Your instructions —
Using the line that contains "Rendered at 1275 by 1650 pixels." as the start, restate each line word for word through the final line of the material below, and return only those.

__________________________________________________

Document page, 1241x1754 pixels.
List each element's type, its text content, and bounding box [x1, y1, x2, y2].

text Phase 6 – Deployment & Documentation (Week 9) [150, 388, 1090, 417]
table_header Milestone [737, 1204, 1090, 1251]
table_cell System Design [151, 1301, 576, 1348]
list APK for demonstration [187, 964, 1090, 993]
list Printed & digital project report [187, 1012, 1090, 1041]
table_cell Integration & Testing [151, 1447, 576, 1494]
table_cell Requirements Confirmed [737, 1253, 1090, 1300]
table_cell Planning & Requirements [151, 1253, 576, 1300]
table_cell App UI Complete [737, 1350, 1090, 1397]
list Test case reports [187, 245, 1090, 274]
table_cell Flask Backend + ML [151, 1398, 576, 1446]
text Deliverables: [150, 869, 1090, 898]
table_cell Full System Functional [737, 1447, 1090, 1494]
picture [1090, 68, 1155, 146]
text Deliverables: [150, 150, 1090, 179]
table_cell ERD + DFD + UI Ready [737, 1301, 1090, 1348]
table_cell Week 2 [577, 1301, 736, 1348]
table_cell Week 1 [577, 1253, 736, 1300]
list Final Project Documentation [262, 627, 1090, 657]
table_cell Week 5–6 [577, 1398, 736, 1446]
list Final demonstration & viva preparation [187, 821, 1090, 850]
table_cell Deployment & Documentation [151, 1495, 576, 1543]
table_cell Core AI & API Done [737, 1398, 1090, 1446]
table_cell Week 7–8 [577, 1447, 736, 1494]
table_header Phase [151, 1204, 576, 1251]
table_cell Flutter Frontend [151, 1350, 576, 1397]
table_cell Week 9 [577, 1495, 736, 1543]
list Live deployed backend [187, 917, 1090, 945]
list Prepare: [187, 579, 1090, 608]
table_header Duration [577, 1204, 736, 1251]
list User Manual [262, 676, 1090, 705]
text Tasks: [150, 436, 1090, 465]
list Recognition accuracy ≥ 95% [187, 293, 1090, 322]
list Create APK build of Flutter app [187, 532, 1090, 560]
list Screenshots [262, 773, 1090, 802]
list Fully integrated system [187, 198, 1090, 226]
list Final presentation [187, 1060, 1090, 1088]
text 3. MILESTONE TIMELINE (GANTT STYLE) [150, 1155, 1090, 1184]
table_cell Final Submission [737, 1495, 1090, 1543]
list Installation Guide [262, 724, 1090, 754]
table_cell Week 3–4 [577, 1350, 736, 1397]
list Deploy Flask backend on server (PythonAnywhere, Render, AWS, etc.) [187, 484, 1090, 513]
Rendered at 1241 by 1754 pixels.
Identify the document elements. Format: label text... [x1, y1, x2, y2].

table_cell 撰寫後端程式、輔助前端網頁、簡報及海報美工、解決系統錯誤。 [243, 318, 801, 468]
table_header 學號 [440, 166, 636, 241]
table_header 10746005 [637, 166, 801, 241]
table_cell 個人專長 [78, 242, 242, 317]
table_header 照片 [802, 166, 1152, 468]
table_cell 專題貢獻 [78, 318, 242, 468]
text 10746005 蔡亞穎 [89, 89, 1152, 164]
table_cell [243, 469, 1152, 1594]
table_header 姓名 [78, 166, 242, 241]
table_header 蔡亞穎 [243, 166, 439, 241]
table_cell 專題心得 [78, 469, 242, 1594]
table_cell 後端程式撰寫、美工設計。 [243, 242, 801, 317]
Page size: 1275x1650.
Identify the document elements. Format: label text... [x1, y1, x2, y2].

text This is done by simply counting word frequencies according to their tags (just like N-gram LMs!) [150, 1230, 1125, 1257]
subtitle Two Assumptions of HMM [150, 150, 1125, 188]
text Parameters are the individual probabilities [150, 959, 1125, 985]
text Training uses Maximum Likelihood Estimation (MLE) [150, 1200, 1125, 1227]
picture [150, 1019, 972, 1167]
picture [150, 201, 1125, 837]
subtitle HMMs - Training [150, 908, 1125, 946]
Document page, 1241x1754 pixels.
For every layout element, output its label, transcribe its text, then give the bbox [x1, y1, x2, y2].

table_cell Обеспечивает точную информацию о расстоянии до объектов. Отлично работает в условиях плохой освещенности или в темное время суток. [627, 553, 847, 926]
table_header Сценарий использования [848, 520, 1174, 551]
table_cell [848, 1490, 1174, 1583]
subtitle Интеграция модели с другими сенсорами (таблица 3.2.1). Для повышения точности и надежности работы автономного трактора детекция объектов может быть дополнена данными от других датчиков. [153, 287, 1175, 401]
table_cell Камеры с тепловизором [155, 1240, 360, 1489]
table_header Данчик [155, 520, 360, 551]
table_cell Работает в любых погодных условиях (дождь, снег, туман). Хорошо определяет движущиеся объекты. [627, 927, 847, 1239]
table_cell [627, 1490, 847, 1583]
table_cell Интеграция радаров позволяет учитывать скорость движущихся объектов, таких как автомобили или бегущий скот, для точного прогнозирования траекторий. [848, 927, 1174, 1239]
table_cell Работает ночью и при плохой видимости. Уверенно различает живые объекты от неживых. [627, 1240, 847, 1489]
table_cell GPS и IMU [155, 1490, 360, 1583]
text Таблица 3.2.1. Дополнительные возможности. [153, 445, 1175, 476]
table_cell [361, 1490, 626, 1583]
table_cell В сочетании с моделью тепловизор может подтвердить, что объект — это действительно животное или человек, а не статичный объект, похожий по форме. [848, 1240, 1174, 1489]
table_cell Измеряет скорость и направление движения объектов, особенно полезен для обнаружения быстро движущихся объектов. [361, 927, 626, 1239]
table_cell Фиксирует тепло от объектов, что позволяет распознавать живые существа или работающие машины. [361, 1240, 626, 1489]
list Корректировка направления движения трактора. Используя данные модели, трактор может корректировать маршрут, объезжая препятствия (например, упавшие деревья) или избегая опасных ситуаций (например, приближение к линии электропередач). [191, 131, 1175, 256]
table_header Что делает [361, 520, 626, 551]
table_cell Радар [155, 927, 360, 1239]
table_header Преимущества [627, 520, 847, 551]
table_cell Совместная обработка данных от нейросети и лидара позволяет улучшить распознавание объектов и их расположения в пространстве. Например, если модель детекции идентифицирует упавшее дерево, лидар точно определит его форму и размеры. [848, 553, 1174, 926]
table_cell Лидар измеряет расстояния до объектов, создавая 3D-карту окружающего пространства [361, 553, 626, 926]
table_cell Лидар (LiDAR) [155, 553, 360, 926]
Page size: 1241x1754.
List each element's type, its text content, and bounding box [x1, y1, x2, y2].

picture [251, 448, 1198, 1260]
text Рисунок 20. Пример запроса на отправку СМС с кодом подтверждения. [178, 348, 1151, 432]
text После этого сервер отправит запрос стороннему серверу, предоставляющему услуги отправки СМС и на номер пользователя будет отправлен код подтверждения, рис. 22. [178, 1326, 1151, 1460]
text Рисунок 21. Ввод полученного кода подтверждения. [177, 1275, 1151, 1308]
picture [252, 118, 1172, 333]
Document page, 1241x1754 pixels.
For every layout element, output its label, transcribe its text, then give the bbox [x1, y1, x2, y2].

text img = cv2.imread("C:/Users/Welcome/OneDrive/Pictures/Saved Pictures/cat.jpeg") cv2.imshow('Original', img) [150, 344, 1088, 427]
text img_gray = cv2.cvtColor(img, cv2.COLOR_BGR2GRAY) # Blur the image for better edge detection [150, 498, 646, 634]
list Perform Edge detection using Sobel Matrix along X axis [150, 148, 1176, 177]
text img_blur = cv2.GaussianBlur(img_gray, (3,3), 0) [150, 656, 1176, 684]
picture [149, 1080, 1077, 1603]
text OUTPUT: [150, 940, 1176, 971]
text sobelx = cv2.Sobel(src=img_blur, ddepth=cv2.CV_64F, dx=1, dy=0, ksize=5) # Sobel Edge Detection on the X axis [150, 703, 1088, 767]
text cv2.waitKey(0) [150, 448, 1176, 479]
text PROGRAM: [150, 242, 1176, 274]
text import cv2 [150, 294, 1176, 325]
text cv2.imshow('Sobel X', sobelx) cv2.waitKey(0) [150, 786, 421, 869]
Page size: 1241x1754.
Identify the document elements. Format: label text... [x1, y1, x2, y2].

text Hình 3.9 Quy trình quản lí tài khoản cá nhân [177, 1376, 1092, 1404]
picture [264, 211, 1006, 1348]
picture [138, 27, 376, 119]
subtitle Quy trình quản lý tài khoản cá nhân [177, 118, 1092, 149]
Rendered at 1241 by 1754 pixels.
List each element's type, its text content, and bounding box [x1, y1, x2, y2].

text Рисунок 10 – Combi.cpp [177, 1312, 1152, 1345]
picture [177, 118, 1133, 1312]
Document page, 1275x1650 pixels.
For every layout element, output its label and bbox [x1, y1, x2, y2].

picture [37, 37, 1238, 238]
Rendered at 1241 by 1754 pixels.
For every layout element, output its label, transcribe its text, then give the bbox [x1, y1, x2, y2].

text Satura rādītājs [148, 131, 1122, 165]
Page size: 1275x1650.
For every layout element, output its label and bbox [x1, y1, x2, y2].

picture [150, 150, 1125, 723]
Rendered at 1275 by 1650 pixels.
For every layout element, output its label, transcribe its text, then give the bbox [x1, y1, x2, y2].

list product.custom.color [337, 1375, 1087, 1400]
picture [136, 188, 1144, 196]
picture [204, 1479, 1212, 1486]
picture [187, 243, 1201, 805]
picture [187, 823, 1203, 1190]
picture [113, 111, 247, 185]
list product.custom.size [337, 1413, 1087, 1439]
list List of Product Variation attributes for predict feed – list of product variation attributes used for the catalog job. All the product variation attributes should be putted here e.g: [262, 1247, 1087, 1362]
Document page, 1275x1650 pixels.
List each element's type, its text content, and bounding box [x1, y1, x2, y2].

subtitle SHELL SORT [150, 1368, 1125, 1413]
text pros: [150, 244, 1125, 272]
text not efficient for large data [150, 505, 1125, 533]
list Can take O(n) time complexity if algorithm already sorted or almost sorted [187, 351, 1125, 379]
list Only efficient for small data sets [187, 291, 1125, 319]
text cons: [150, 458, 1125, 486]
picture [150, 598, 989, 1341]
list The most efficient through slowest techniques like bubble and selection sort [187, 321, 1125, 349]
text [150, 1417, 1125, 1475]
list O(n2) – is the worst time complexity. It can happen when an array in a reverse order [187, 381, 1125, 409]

__________________________________________________

Output below —
Rendered at 1275 by 1650 pixels.
For every layout element, output its label, transcribe its text, then give the bbox [x1, y1, x2, y2].

list product.custom.color [337, 1375, 1087, 1400]
picture [136, 188, 1144, 196]
picture [204, 1479, 1212, 1486]
picture [187, 243, 1201, 805]
picture [187, 823, 1203, 1190]
picture [113, 111, 247, 185]
list product.custom.size [337, 1413, 1087, 1439]
list List of Product Variation attributes for predict feed – list of product variation attributes used for the catalog job. All the product variation attributes should be putted here e.g: [262, 1247, 1087, 1362]
Document page, 1275x1650 pixels.
List each element's type, its text content, and bounding box [x1, y1, x2, y2].

subtitle SHELL SORT [150, 1368, 1125, 1413]
text pros: [150, 244, 1125, 272]
text not efficient for large data [150, 505, 1125, 533]
list Can take O(n) time complexity if algorithm already sorted or almost sorted [187, 351, 1125, 379]
list Only efficient for small data sets [187, 291, 1125, 319]
text cons: [150, 458, 1125, 486]
picture [150, 598, 989, 1341]
list The most efficient through slowest techniques like bubble and selection sort [187, 321, 1125, 349]
text [150, 1417, 1125, 1475]
list O(n2) – is the worst time complexity. It can happen when an array in a reverse order [187, 381, 1125, 409]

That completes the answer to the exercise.